[SciPy-User] How to estimate error in polynomial coefficients from scipy.polyfit?

alan at ajackson.org alan at ajackson.org
Sun Mar 28 14:36:53 EDT 2010


Crack permeability goes like the third power of the opening (that is,
fluid flow through cracks - think gas or oil in a fractured rock). 

And for many problems, the Taylor expansion might appropriately be taken out to
third order. Sometimes the even orders cancel out so to get the first
non-linear effects you have to go to third order. Can't think of a specific
offhand, but I've seen it quite a few times.

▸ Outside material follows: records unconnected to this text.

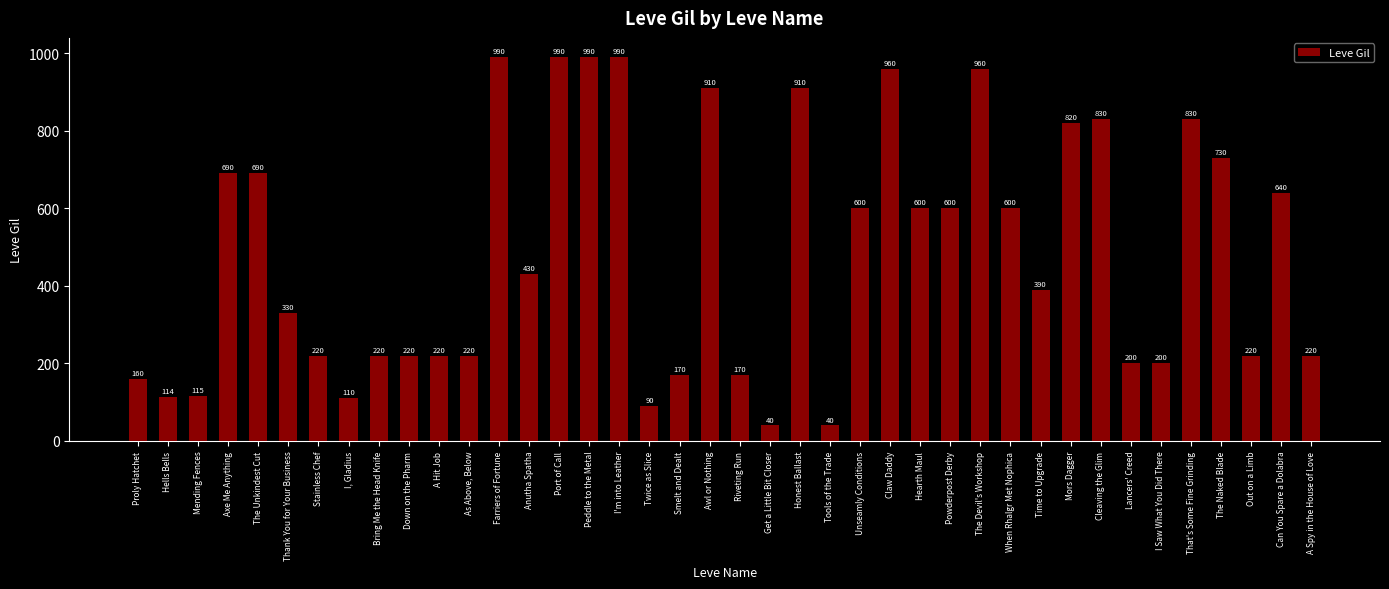

Approximately how many times larger is the value at Down on the Pharm compared to Out on a Limb?

1.0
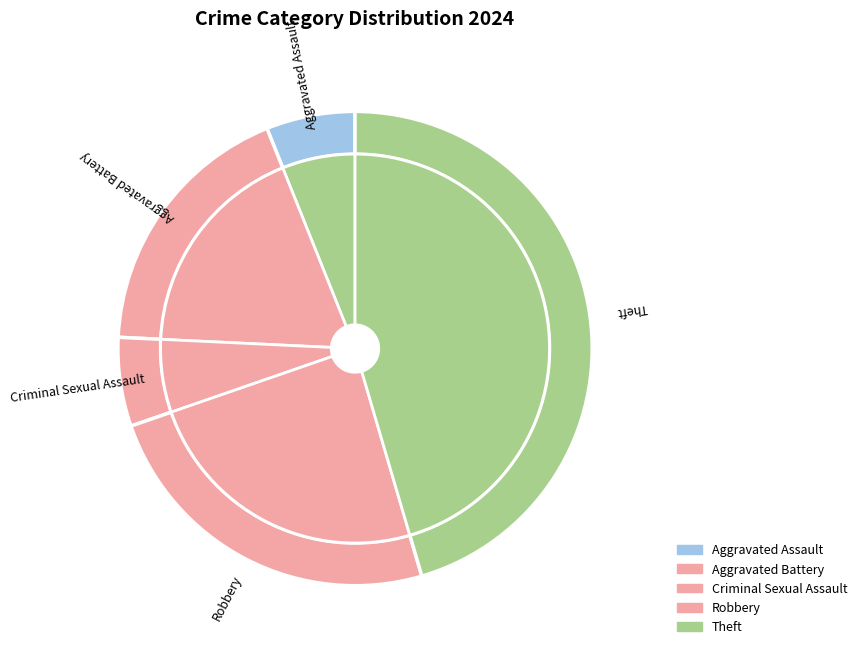

Is it true that Robbery is 24% of the pie?

True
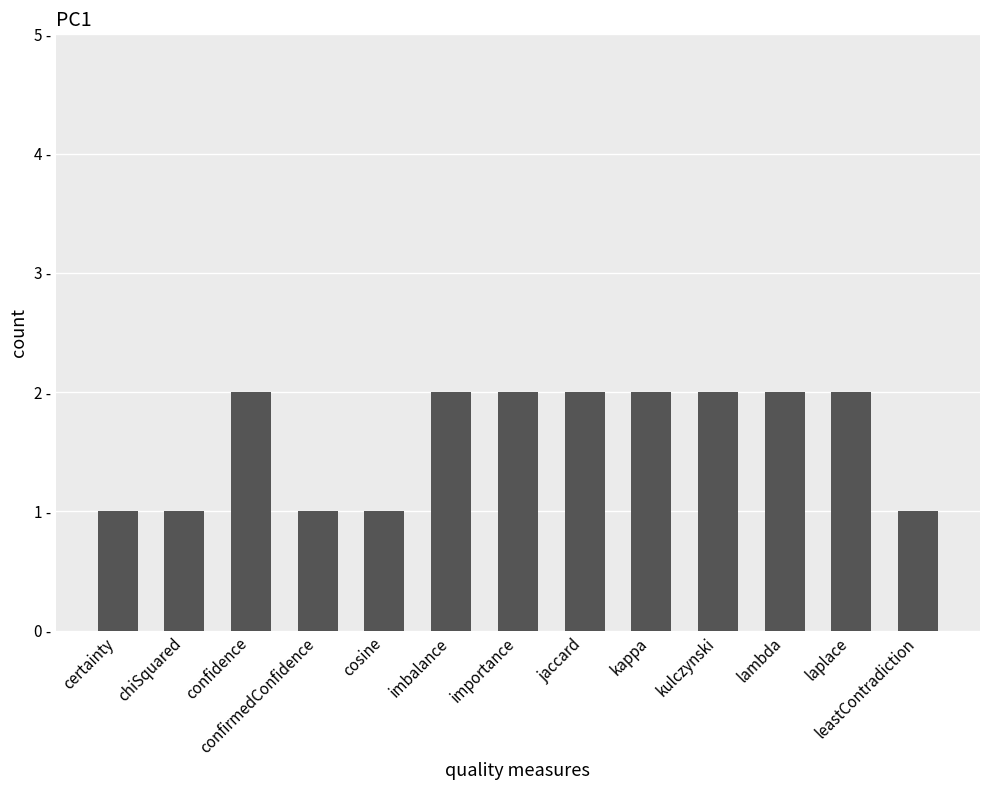

What is the value of the 10th bar from the left?

2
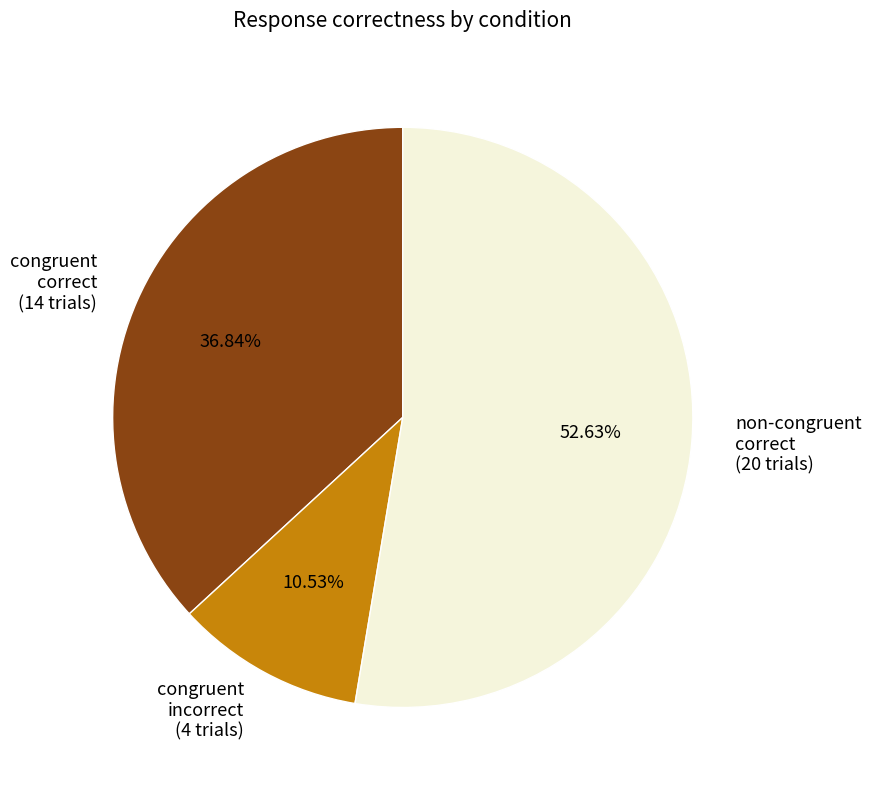

Which category has the smallest portion of the pie?

congruent incorrect (4 trials)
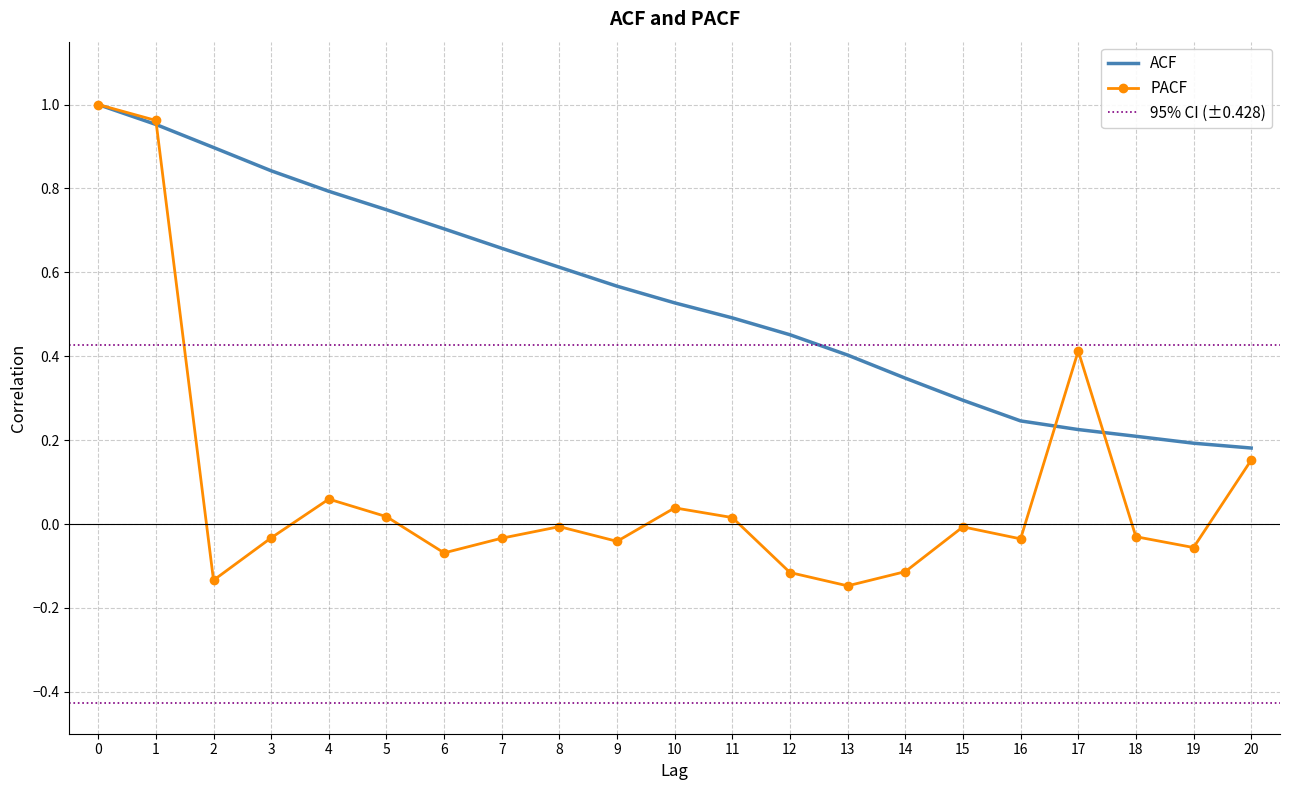

What is the average value of the PACF series?

0.1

>I'm no expert, but the power required to overcome aerodynamic drag varies with the cube of speed -- though the physics behind that is pretty well understood.
>
>I guess if you were doing a bulk estimate of all of the other factors (fluid density & viscosity, drag coeff, etc) this would be an applicable use case.
>
>Like I said, I'm hardly an expert...
>-paul h.
>
># -------------------------
>From: scipy-user-bounces at scipy.org [mailto:scipy-user-bounces at scipy.org] On Behalf Of David Goldsmith
>Sent: Thursday, March 25, 2010 8:41 PM
>To: SciPy Users List
>Subject: Re: [SciPy-User] How to estimate error in polynomial coefficients from scipy.polyfit?
>
>[snip]
>
>On this note, perhaps some of our experts might care to comment: what "physics" (in a generalized sense) gives rise to a polynomial dependency of degree higher than two?  The only generic thing I can think of is something where third or higher order derivatives proportional to the independent variable are important, and those are pretty uncommon.